How often do you walk or run?
I never run. I usually walk maybe 4 days a week. I don’t have a car so walking is my main mode of transportation. I can’t walk far but can get to the bus stops I need to go to.
How often do you walk or run?
I never run. I usually walk maybe 4 days a week. I don’t have a car so walking is my main mode of transportation. I can’t walk far but can get to the bus stops I need to go to.
Do you see yourself as a leader?
No, I don’t
Writing and reading Friday
I felt ok enough to leave the house for a couple of hours. I went to Starbucks to have coffee and have lunch. I made a turkey wrap before leaving the house. It was a nice day to be out. I went to the pharmacy to pick up my prescription after I read a chapter. I wanted to read at least two but I was getting antsy and wanted to go home.
For some reason, my chest feels tight and I have some nerve pain going on. I just can’t seem to get the muscles in the middle of my chest to relax. I have moved my arms and tried stretching my trunk but nothing seems to help it. I feel tired now that I have been out. I want to make a burger on the grill again for dinner.
My pcp emailed me back today. I had asked the other day if I could donate blood after my recent blood work. My counts looked good to me and even though my iron studies looked a little better, I thought I was ok. She thinks I will be ok but wants me to take an iron supplement as my levels are still low to indicate anemia. I made an appointment for blood donation at the end of the month. I will be starting the iron again this weekend. I am to let her know if I get worsening constipation. I take senna every night so I am not worried.
Last night, a person I messaged about my book messaged back. We spent a good hour or so talking. She thought I was a trans woman as the group I got her name from is predominantly trans women. I corrected her and then she messaged saying that someone was looking for a trans man to talk about phalloplasty. I have no interest in this procedure. She did give me some ideas about what to write. She said she would look over what I had written so far and get back to me next week.
I was interested in finding more about queries as I know you need to “pitch” to publishing houses and the like. I went to the Grub Street site and they have an LGBTQ writers weekend coming up the end of October. I signed up for a few things that were free. I will sign up for a publishing thing when I get paid next. I hope it won’t be sold out by the time I get paid. I have no idea where in Boston it will be. I tried finding out but it doesn’t seem to list the location, unless I just can’t find it. I might call and find out. I know they moved from their Tremont Street location to somewhere in Back Bay I think. I am excited about this. Maybe I will meet some writing people that I can become friends with.
I was able to keep my therapy appt today. We began EMDR which was kind of weird. She asked questions and I responded. Then she gave me some grounding stuff and appt was over. I went back to snooze until my cousin called to remind me to go grocery shopping. I picked up a few things. I most importantly bought turkey and burgers. I had a turkey roll up for lunch and am now making a burger for dinner.
There was a post by a hematologist I follow on twitter looking for blood donors. I sent a message to my pcp asking if my levels were OK for donating blood again. My iron levels were still low so not sure I can.
There was a MTF I met on Bluesky and I thought maybe we could be together but she is into women and I’m crushed. It set off some dysphoria. I feel sad. I am looking for someone but I am not. I just think it will be good to have a friend that I can talk to whenever and maybe have benefits with. My sexuality is all messed up. I don’t know if I want to be with a man or woman or MTF or what not. I still love being with a woman but but lately I’ve been thinking about penises so I don’t know what I want.
Last night or the night before I was up. I couldn’t sleep so read a chapter in critical Suicidology.
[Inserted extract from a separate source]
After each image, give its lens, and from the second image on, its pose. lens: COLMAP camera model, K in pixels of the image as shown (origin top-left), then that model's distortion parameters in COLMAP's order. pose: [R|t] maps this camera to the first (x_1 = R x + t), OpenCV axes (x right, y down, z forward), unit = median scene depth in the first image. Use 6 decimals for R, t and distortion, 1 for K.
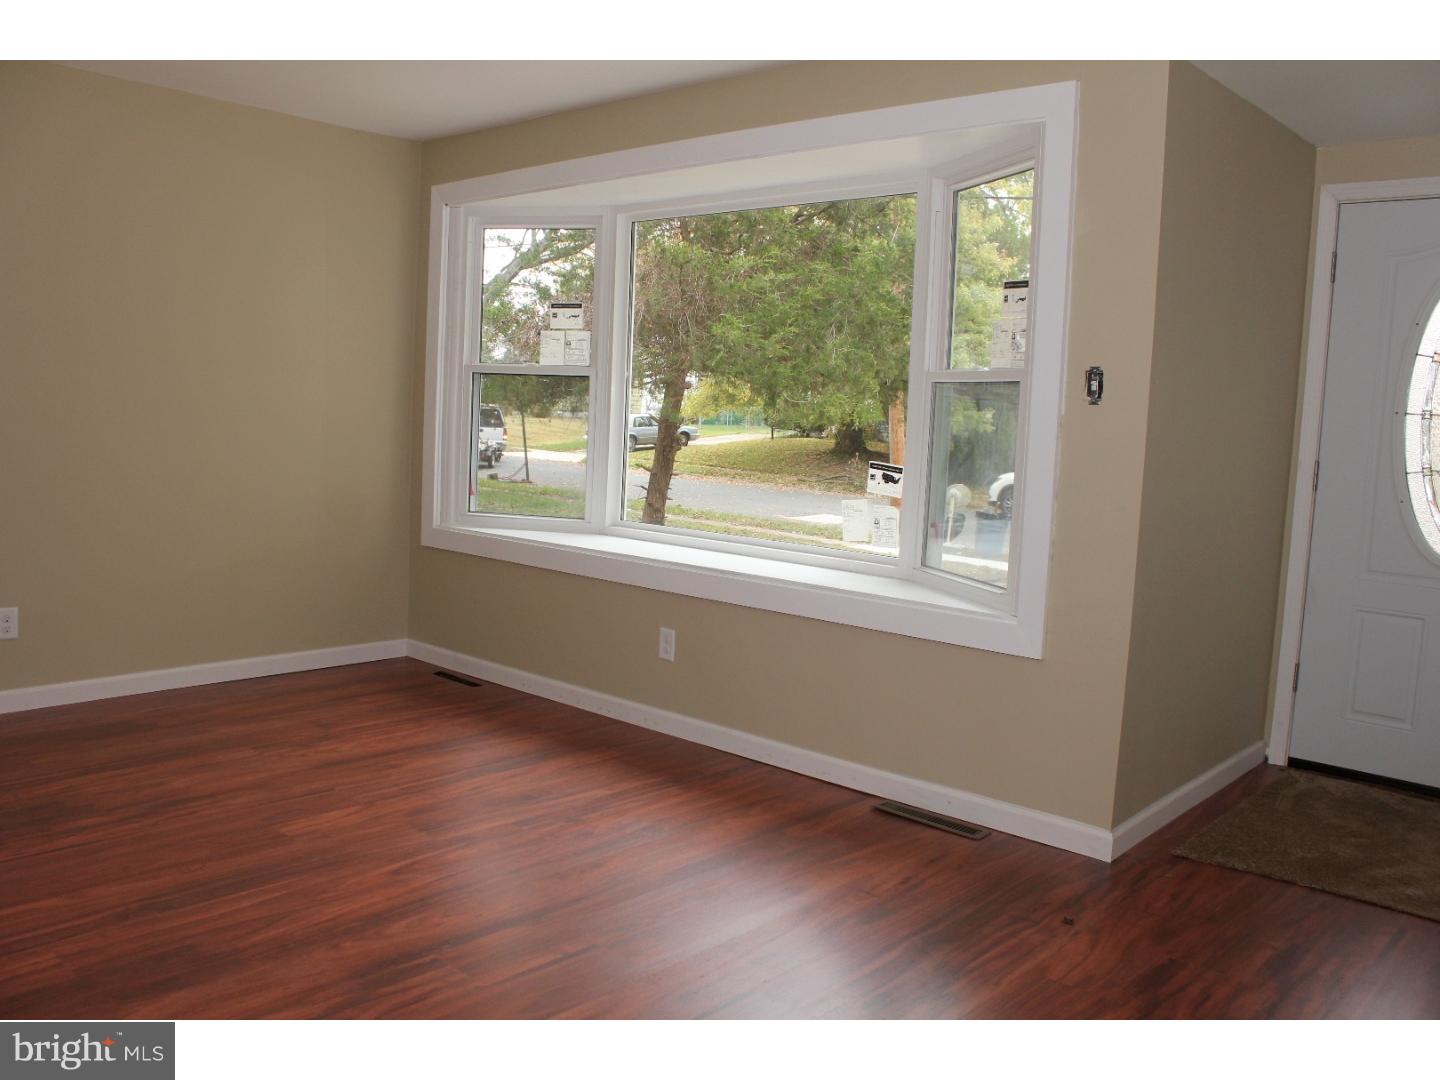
lens RADIAL K [[1206.3, 0, 717.8], [0, 1206.3, 530.4], [0, 0, 1]] dist [-0.164409, 0.141200]
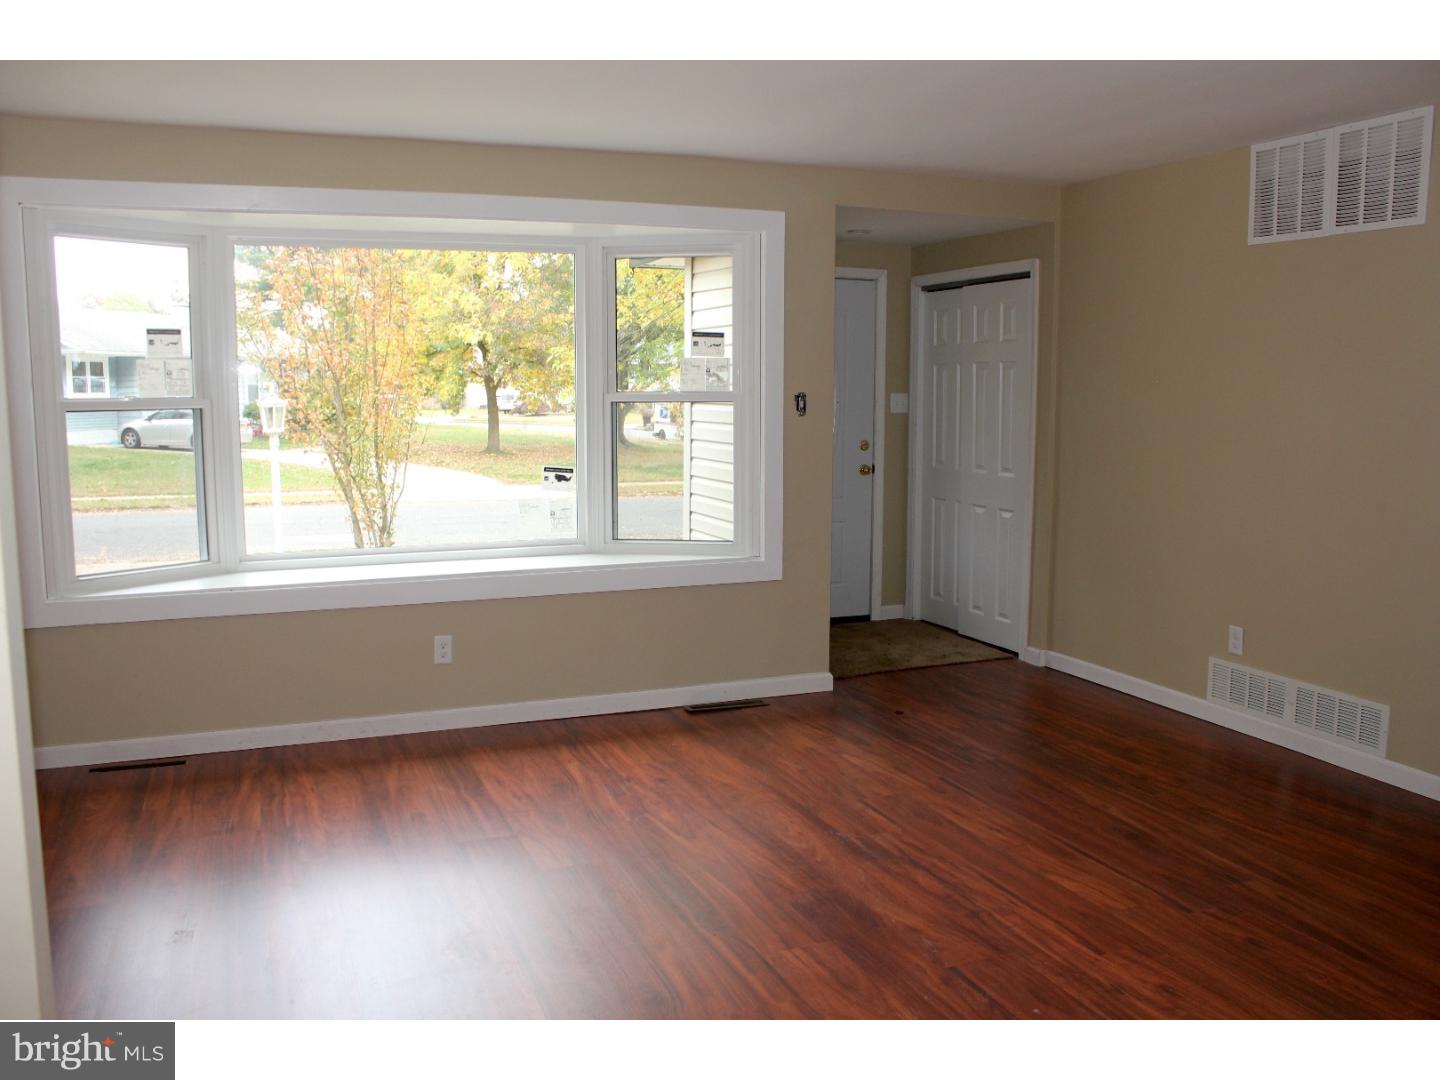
lens RADIAL K [[1206.3, 0, 718.3], [0, 1206.3, 542.1], [0, 0, 1]] dist [-0.164409, 0.141200]
pose [[0.432364, -0.154908, 0.888293, -1.083937], [0.109407, 0.986867, 0.118847, -0.128235], [-0.895037, 0.045800, 0.443633, 0.341913]]
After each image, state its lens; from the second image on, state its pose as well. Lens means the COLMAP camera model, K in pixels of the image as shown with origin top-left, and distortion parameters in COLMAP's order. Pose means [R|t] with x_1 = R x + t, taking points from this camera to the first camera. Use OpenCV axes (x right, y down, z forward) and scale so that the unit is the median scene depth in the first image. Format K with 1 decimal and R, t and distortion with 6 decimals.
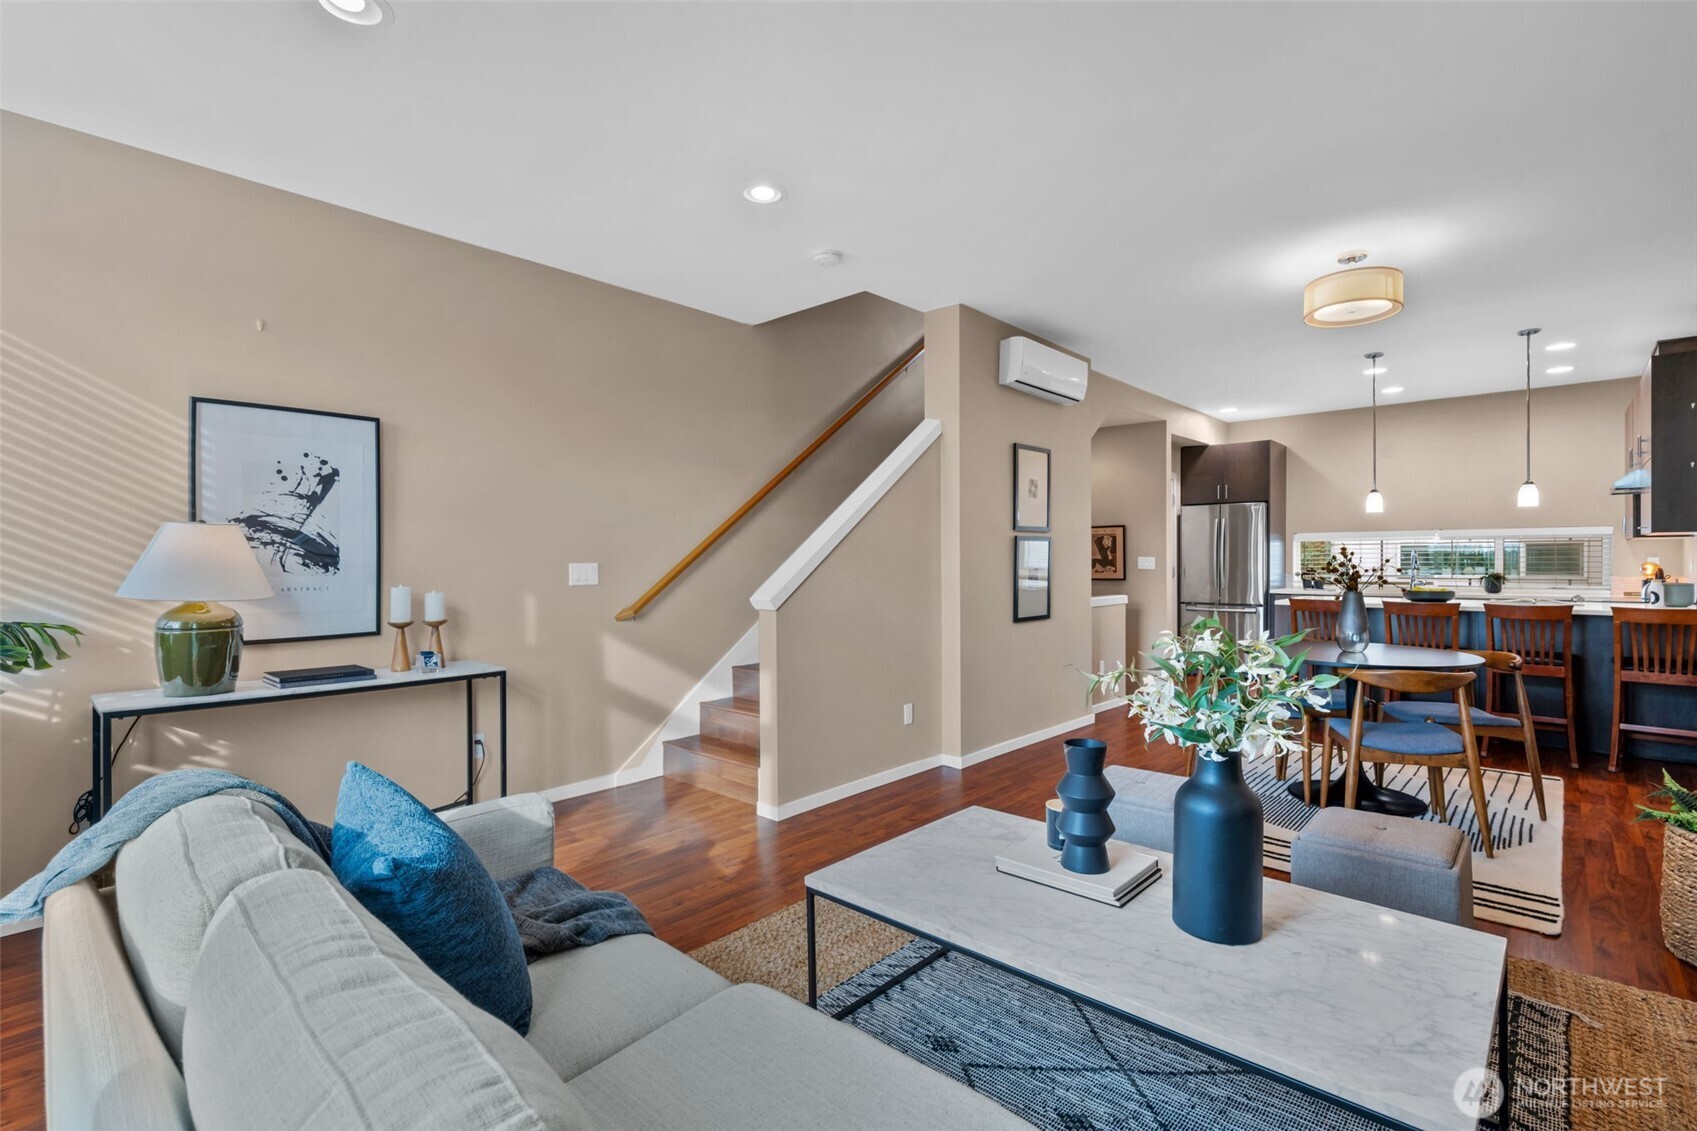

It got the wheels turning so I wrote about 1300 words on my relationship with suicide. I don’t know if I should include it in the book I am writing. I haven’t talked to anyone about it. I’m thinking about sending this to my psychiatrist and get his input. I don’t see him till Nov I think and don’t want to wait that long. I am in the process of trying to find an editor. The one I thought I had from FB turned out to be the wrong kind of editor I need. So frustrating. Someone recommended another editor on FB and his info was wrong. Ugh hope my friend’s friend works out. Finding an editor is hard. And can be expensive. I am hoping once I finish, I will query publishing houses or something. I will only use Amazon as my last resort.